Date of Award

1-10-2020

Degree Type

Thesis

Degree Name

Master of Public Health (MPH)

Department

Public Health

First Advisor

Harry J. Heiman

Second Advisor

Brian Barger

Third Advisor

Ike S. Okosun

Abstract

ABSTRACT

Examining the Risk and Prevalence of Gestational Diabetes Mellitus

Among Hispanic Population Subgroups in the United States

By

Natalie Elizabeth Tripp

December 13th, 2019

INTRODUCTION: Gestational diabetes mellitus (GDM) is a significant public health problem in the United States because of its implications for both maternal and child health. While it is well documented that Hispanic women are disproportionately impacted by GDM, research and surveillance about GDM among ethnic subgroups is limited. Understanding how racial and ethnic subgroups differ from the general population, and from each other, have important research, policy, prevention and treatment implications.

AIM: This project will determine which Hispanic subgroups in the U.S. have the highest prevalence of GDM and if the associated risk factors for GDM vary among different Hispanic subgroups.

METHODS: Data from the National Vital Statistics System were analyzed using R version 3.5. Vital birth statistics from 2017 were used to determine prevalence rates among Hispanic subgroups. Hispanic group-specific multiple logistic regression analyses were used to test and compare factors associated with GDM.

RESULTS: Among the Hispanic subgroups analyzed, Mexican American women (7.4%) had the highest prevalence of GDM, compared to Central/South Americans (6.5%), Puerto Ricans Americans (6.5%) and Cuban Americans (5.7%). In multivariable models, the risk factors showing greatest variation for GDM among Hispanic ethnic subgroups were maternal age (being 25 years or older), BMI (having an overweight/obese BMI), and nativity (being born outside the U.S.).
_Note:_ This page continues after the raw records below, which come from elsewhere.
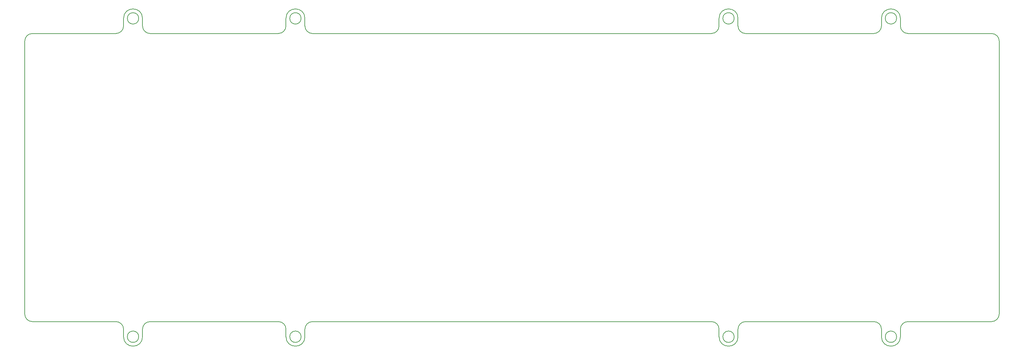
<source format=gbr>
%TF.GenerationSoftware,KiCad,Pcbnew,(7.0.0-rc1-163-g06a2e950fd)*%
%TF.CreationDate,2023-02-21T11:22:40+01:00*%
%TF.ProjectId,pcb,7063622e-6b69-4636-9164-5f7063625858,rev?*%
%TF.SameCoordinates,Original*%
%TF.FileFunction,Profile,NP*%
%FSLAX46Y46*%
G04 Gerber Fmt 4.6, Leading zero omitted, Abs format (unit mm)*
G04 Created by KiCad (PCBNEW (7.0.0-rc1-163-g06a2e950fd)) date 2023-02-21 11:22:40*
%MOMM*%
%LPD*%
G01*
G04 APERTURE LIST*
%TA.AperFunction,Profile*%
%ADD10C,0.200000*%
%TD*%
G04 APERTURE END LIST*
D10*
X22835252Y11128328D02*
G75*
G03*
X20835252Y9128321I8J-2000008D01*
G01*
X-167402248Y13128321D02*
G75*
G03*
X-165402248Y11128321I1999999J-1D01*
G01*
X56697752Y87328321D02*
X22835252Y87328321D01*
X-93464748Y89328321D02*
G75*
G03*
X-91464748Y87328321I1999999J-1D01*
G01*
X89772752Y13128321D02*
X89772752Y85328321D01*
X-134327248Y11128321D02*
X-100464748Y11128321D01*
X20835252Y89328321D02*
X20835252Y91328321D01*
X-165402248Y11128321D02*
X-143327248Y11128321D01*
X-94464748Y91328321D02*
G75*
G03*
X-94464748Y91328321I-1500000J0D01*
G01*
X-136327248Y89328321D02*
X-136327248Y91328321D01*
X63697821Y89328321D02*
G75*
G03*
X65697752Y87328321I2000079J79D01*
G01*
X-93464748Y7128321D02*
X-93464748Y9128321D01*
X-98464748Y91328321D02*
X-98464748Y89328321D01*
X-141327248Y9128321D02*
G75*
G03*
X-143327248Y11128321I-1999999J1D01*
G01*
X15835252Y7128321D02*
G75*
G03*
X20835252Y7128321I2500000J0D01*
G01*
X-91464748Y11128321D02*
G75*
G03*
X-93464748Y9128321I-1J-1999999D01*
G01*
X-98464748Y7128321D02*
G75*
G03*
X-93464748Y7128321I2500000J0D01*
G01*
X20835252Y7128321D02*
X20835252Y9128321D01*
X87772752Y11128348D02*
G75*
G03*
X89772752Y13128321I48J1999952D01*
G01*
X-143327248Y87328321D02*
X-165402248Y87328321D01*
X58697752Y7128321D02*
G75*
G03*
X63697752Y7128321I2500000J0D01*
G01*
X58697752Y91328321D02*
X58697752Y89328321D01*
X22835252Y11128321D02*
X56697752Y11128321D01*
X63697752Y91328321D02*
G75*
G03*
X58697752Y91328321I-2500000J0D01*
G01*
X-100464748Y87328321D02*
G75*
G03*
X-98464748Y89328321I1J1999999D01*
G01*
X-93464748Y89328321D02*
X-93464748Y91328321D01*
X-165402248Y87328321D02*
G75*
G03*
X-167402248Y85328321I-1J-1999999D01*
G01*
X62697752Y7128321D02*
G75*
G03*
X62697752Y7128321I-1500000J0D01*
G01*
X19835252Y91328321D02*
G75*
G03*
X19835252Y91328321I-1500000J0D01*
G01*
X87772752Y87328321D02*
X65697752Y87328321D01*
X65697752Y11128348D02*
G75*
G03*
X63697752Y9128321I48J-2000048D01*
G01*
X58697821Y9128321D02*
G75*
G03*
X56697752Y11128321I-1999921J79D01*
G01*
X-91464748Y11128321D02*
X13835252Y11128321D01*
X-141327248Y91328321D02*
X-141327248Y89328321D01*
X-136327248Y89328321D02*
G75*
G03*
X-134327248Y87328321I1999999J-1D01*
G01*
X-137327248Y7128321D02*
G75*
G03*
X-137327248Y7128321I-1500000J0D01*
G01*
X58697752Y9128321D02*
X58697752Y7128321D01*
X-134327248Y11128321D02*
G75*
G03*
X-136327248Y9128321I-1J-1999999D01*
G01*
X20835251Y89328321D02*
G75*
G03*
X22835252Y87328321I1999999J-1D01*
G01*
X15835252Y91328321D02*
X15835252Y89328321D01*
X-98464748Y9128321D02*
G75*
G03*
X-100464748Y11128321I-1999999J1D01*
G01*
X-143327248Y87328321D02*
G75*
G03*
X-141327248Y89328321I1J1999999D01*
G01*
X19835252Y7128321D02*
G75*
G03*
X19835252Y7128321I-1500000J0D01*
G01*
X-136327248Y7128321D02*
X-136327248Y9128321D01*
X-137327248Y91328321D02*
G75*
G03*
X-137327248Y91328321I-1500000J0D01*
G01*
X56697752Y87328348D02*
G75*
G03*
X58697752Y89328321I48J1999952D01*
G01*
X-136327248Y91328321D02*
G75*
G03*
X-141327248Y91328321I-2500000J0D01*
G01*
X-167402248Y85328321D02*
X-167402248Y13128321D01*
X13835252Y87328321D02*
X-91464748Y87328321D01*
X13835252Y87328328D02*
G75*
G03*
X15835252Y89328321I8J1999992D01*
G01*
X15835251Y9128321D02*
G75*
G03*
X13835252Y11128321I-2000001J-1D01*
G01*
X89772821Y85328321D02*
G75*
G03*
X87772752Y87328321I-1999921J79D01*
G01*
X-98464748Y9128321D02*
X-98464748Y7128321D01*
X-100464748Y87328321D02*
X-134327248Y87328321D01*
X20835252Y91328321D02*
G75*
G03*
X15835252Y91328321I-2500000J0D01*
G01*
X62697752Y91328321D02*
G75*
G03*
X62697752Y91328321I-1500000J0D01*
G01*
X63697752Y89328321D02*
X63697752Y91328321D01*
X-93464748Y91328321D02*
G75*
G03*
X-98464748Y91328321I-2500000J0D01*
G01*
X-141327248Y9128321D02*
X-141327248Y7128321D01*
X63697752Y7128321D02*
X63697752Y9128321D01*
X15835252Y9128321D02*
X15835252Y7128321D01*
X65697752Y11128321D02*
X87772752Y11128321D01*
X-141327248Y7128321D02*
G75*
G03*
X-136327248Y7128321I2500000J0D01*
G01*
X-94464748Y7128321D02*
G75*
G03*
X-94464748Y7128321I-1500000J0D01*
G01*
M02*

</source>
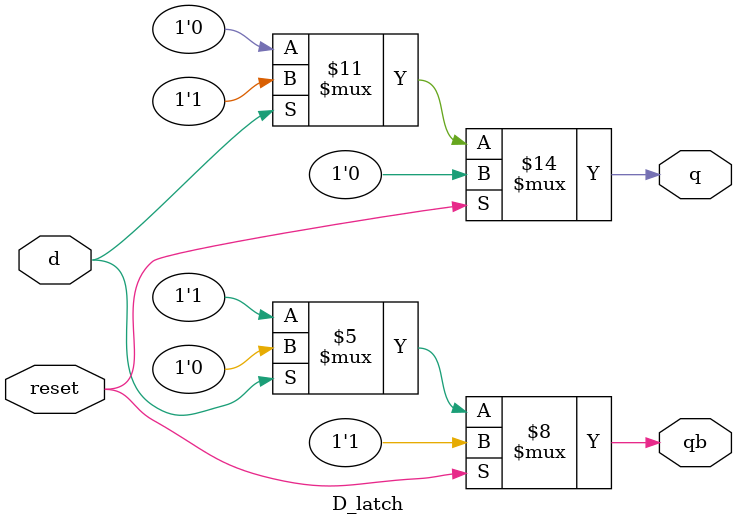
<source format=v>
module D_latch(q, qb, d, reset); 

    input d, reset;
    output q, qb;
    reg q, qb;
    
    always @ (d, reset)
        begin
            if (reset == 1'b1)
            begin
                q <= 1'b0; qb <= 1'b1;
            end
            else if (d == 1'b0)
            begin
                q <= 1'b0; qb <= 1'b1;
            end
            else
            begin
                q <= 1'b1; qb <= 1'b0;
            end
        end

endmodule


</source>
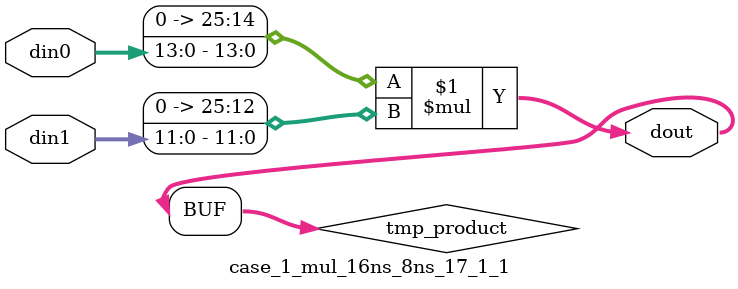
<source format=v>

`timescale 1 ns / 1 ps

 (* use_dsp = "no" *)  module case_1_mul_16ns_8ns_17_1_1(din0, din1, dout);
parameter ID = 1;
parameter NUM_STAGE = 0;
parameter din0_WIDTH = 14;
parameter din1_WIDTH = 12;
parameter dout_WIDTH = 26;

input [din0_WIDTH - 1 : 0] din0; 
input [din1_WIDTH - 1 : 0] din1; 
output [dout_WIDTH - 1 : 0] dout;

wire signed [dout_WIDTH - 1 : 0] tmp_product;
























assign tmp_product = $signed({1'b0, din0}) * $signed({1'b0, din1});











assign dout = tmp_product;





















endmodule

</source>
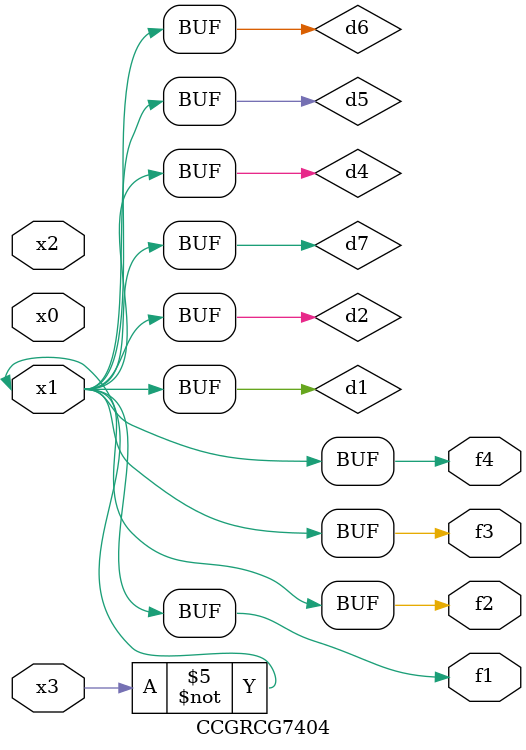
<source format=v>
module CCGRCG7404(
	input x0, x1, x2, x3,
	output f1, f2, f3, f4
);

	wire d1, d2, d3, d4, d5, d6, d7;

	not (d1, x3);
	buf (d2, x1);
	xnor (d3, d1, d2);
	nor (d4, d1);
	buf (d5, d1, d2);
	buf (d6, d4, d5);
	nand (d7, d4);
	assign f1 = d6;
	assign f2 = d7;
	assign f3 = d6;
	assign f4 = d6;
endmodule

</source>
CONCLUSION: Maternal age, BMI, and nativity were most strongly, and positively, associated with GDM status among women in all Hispanic subgroups. Nativity is of particular importance, as being born outside of the U.S. has traditionally been recognized as a protective factor against many chronic illnesses. Given that there are higher percentages of Hispanic women having babies who are foreign-born, researchers should strive to promote recruitment and inclusion of minority populations in health research to better inform prevention and treatment programs, and reduce the need to consolidate subgroups for statistical analysis. Ultimately, identifying at-risk populations though subgroup analysis may lead to reductions in disease prevalence and improvements in maternal and child health outcomes.